EXTRACTO DE LA PÁGINA ::
····················
Benjamín nos pregunta si hemos vivido fuera del país y cuántos años.  Yo también hago preguntas, dice.  Es para saber qué se perdieron en los años que no vivieron en la isla. Él lleva cuarenta años en la comunidad, la conoce “por condición geológica”.
Menciono la desaparecida línea de guaguas entre Guayama y Cayey. Para subrayar el sentido de la pérdida, Joubert encuentra la palabra ajustada: “era algo clásico, que no debió haberse extinguido”. Se detenía sin paradas fijas, donde se encontrara el pasajero. Era una excursión subir de la mórbida plaza de Guayama a la meseta cayeyana, visitar la barriada El Polvorín, con sus cafetines y casitas enlomadas.
Tiene muchas cosas en mente, entre ellas un libro que narre la historia de la comunidad, sus necesidades. Pero incluso hacer un libro implica un repaso infinito de telas que cortar, cuando ya se tienen 66 años y lo que no es poesía se organiza en series de  relatos, esa forma que da a lo extinto peso de realidad.
Quizás la desaparición de las guaguas entre Guayama y Cayey, abandonadas por el último dueño, se relaciona con otro proyecto descartado por la historia. Los federales, que todo lo controlan, querían construir un túnel entre Cayey y Guayama. Lo dice sin notar mi asombro. Querían sacar oro de las montañas, que no se han explotado, y ese túnel sería luego de uso común. El gobierno no aprobó el proyecto (difícil concebir que el gobierno de Puerto Rico no aprobara un proyecto de los federales). El proyecto no pasó de la fase especulativa pero el oro debe estar ahí, en esas montañas que no se han explotado. “Lo del túnel”, dice, sellando el caso, “fue una propuesta efímera, sin un fundamento sólido”.
····················
PROBLEMA 1 ::
Reproduce el pasaje del extracto sobre Guayama y Cayey que comienza con las palabras "Menciono la desaparecida" y termina con "y casitas enlomadas.".
PROBLEMA 2 ::
Indica si cada afirmación concuerda con el extracto sobre Guayama y Cayey. Responde sí o no y cita las palabras del texto que lo deciden.
(a) Las guaguas entre Guayama y Cayey fueron abandonadas por su último dueño.
(b) La línea de guaguas entre Guayama y Cayey se detenía solo en paradas fijas.
(c) El gobierno aprobó el proyecto del túnel entre Cayey y Guayama.
PROBLEMA 3 ::
Prosigue el extracto sobre Guayama y Cayey a partir de su última oración.
····················
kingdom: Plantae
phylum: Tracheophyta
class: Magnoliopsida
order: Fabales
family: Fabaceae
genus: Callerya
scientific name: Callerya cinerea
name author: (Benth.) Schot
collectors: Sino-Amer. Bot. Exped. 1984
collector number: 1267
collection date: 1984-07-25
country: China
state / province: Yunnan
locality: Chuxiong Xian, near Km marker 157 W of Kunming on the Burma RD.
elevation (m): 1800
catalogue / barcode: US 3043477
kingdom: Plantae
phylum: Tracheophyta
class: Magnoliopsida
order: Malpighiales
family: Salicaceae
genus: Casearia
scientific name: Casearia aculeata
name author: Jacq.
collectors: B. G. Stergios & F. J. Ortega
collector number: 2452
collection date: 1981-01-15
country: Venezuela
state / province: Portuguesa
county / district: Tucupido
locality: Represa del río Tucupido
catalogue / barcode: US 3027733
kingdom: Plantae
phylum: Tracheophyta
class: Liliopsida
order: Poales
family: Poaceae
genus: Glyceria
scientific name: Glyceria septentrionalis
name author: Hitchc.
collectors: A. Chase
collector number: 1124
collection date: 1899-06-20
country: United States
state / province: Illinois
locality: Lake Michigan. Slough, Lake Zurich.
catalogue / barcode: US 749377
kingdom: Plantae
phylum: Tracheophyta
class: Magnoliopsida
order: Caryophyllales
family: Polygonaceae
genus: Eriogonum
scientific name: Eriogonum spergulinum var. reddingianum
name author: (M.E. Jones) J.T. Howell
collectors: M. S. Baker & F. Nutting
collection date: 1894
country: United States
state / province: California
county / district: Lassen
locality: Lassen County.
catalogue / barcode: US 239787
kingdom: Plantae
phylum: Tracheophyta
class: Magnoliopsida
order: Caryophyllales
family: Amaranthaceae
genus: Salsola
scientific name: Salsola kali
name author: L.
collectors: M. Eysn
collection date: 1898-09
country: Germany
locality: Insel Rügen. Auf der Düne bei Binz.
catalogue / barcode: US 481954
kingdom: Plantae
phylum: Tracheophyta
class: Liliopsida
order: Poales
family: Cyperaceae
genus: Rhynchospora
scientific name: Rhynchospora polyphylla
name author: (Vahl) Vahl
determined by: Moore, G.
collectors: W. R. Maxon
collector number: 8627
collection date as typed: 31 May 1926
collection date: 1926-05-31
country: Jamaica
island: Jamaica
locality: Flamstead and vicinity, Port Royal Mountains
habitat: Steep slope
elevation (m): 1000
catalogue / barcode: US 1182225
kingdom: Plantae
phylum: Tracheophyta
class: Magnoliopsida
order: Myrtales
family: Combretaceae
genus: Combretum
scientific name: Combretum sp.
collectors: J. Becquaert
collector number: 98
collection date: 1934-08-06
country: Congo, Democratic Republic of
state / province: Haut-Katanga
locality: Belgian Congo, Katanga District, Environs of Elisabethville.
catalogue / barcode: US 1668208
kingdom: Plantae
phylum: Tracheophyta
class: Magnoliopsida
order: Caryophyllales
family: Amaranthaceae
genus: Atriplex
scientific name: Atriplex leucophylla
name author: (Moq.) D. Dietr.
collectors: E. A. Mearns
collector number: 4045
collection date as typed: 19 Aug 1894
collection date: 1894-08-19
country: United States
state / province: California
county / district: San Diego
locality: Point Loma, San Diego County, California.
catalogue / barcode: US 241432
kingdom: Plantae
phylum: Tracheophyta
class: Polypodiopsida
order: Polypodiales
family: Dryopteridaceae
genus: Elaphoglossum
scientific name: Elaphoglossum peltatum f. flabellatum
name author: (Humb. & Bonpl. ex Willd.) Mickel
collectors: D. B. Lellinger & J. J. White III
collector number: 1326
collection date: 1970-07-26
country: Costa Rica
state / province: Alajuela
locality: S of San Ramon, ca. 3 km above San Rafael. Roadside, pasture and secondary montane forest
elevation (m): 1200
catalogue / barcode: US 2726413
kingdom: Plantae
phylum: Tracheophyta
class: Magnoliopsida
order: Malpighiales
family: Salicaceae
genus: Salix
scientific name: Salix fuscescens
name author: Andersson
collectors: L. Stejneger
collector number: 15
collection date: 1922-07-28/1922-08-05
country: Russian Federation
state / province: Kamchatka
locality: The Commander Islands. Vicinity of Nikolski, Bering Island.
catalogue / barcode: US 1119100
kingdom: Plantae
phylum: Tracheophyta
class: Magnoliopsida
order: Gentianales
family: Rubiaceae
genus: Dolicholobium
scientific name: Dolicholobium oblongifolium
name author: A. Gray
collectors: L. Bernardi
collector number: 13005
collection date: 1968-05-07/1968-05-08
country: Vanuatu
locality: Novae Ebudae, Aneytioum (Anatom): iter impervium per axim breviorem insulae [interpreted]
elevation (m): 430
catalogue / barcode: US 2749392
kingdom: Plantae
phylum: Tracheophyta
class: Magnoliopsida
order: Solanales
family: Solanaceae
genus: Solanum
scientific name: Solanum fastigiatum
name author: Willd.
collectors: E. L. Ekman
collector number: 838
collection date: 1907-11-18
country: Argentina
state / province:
····················
RESULTADO DEL EJERCICIO 1 ::
Menciono la desaparecida línea de guaguas entre Guayama y Cayey. Para subrayar el sentido de la pérdida, Joubert encuentra la palabra ajustada: “era algo clásico, que no debió haberse extinguido”. Se detenía sin paradas fijas, donde se encontrara el pasajero. Era una excursión subir de la mórbida plaza de Guayama a la meseta cayeyana, visitar la barriada El Polvorín, con sus cafetines y casitas enlomadas.

RESULTADO DEL EJERCICIO 2 ::
(a) Sí: "abandonadas por el último dueño".
(b) No: "Se detenía sin paradas fijas, donde se encontrara el pasajero".
(c) No: "El gobierno no aprobó el proyecto".

RESULTADO DEL EJERCICIO 3 ::
"Nosotros los puertorriqueños, estamos atrapados como en una prensa de carpintero, y no sabemos adónde ir. Unos amigos árabes dicen que el mundo es de los judíos, que son los jeques del petróleo y los dueños de mundo.”
Pero el mundo realmente es de los federales, porque si hay un jueyito o un carey no se puede hacer nada. Un juey vale más que un ser humano, según Joubert. Quieren sacar a los vecinos de la zona del mangle. En otros países se comen las tortugas y después aprovechan el carapacho para hacer peinillas. Aquí no se puede, lamenta. Y añade que la Calle del Pescado es producto de un rescate de terrenos que  pertenecían a la familia González Rodríguez. Ahora es peor, porque los terrenos del frente los compró la Monsanto. ¿Ustedes saben lo que es la Monsnato?, dice nada que hacer.  Estos son terrenos inundables, pero la solución es imposible porque no hay voluntad.
¿Cómo se forma un hombre que hace cosas, cómo aprende el arte de dar forma a las cosas? Mientras tomamos un café dulce,  Joubert nos habla de su niñez.  Fue el sexto de dieciséis hermanos, hijos de Herminia Agront, una madre constante, pero débil de carácter e incapaz de defenderse ante el marido, un tipo enorme que abusaba de ella. Faltaba una figura que velara por los niños y  fuera “suplidor”. Comían tierra. Cuando uno de los niños enfermaba, ella no tenía con quien dejar a los otros quince. La acompañaban todos al hospital, una caminata larga desde un sector llamado Hoyo Inglés, en una calle llamada Las Flores. En aquella casa no se comía carne. A los doce años él se dijo que haría lo que fuera para comer carne.  Como el hambre es la madre de la invención empezó a mirar el mundo para ver cómo están armadas las cosas. Empezó, dice, por la “creatividad visual”. “El maltrato hace que uno genere su mente.”
Joubert comparte los hallazgos de sus desvelos nocturnos.  El deseo de comer carne es puro. Cuando se sacia, el sobrante conduce al exceso, al desorden. Joubert repara objetos y las pone en venta, pero las cosas que rescata no encuentran compradores. Es un acumulador de capital sentimental. Quisiera tener menos, sus obras lo asfixian, aspira a un ascetismo imposible. Según él “la virtud debe ser inventar para sobrevivir”, no para acumular. De todos modos lo que tenemos es “la ilusión de la creación”.  El exceso se paga, es una carga.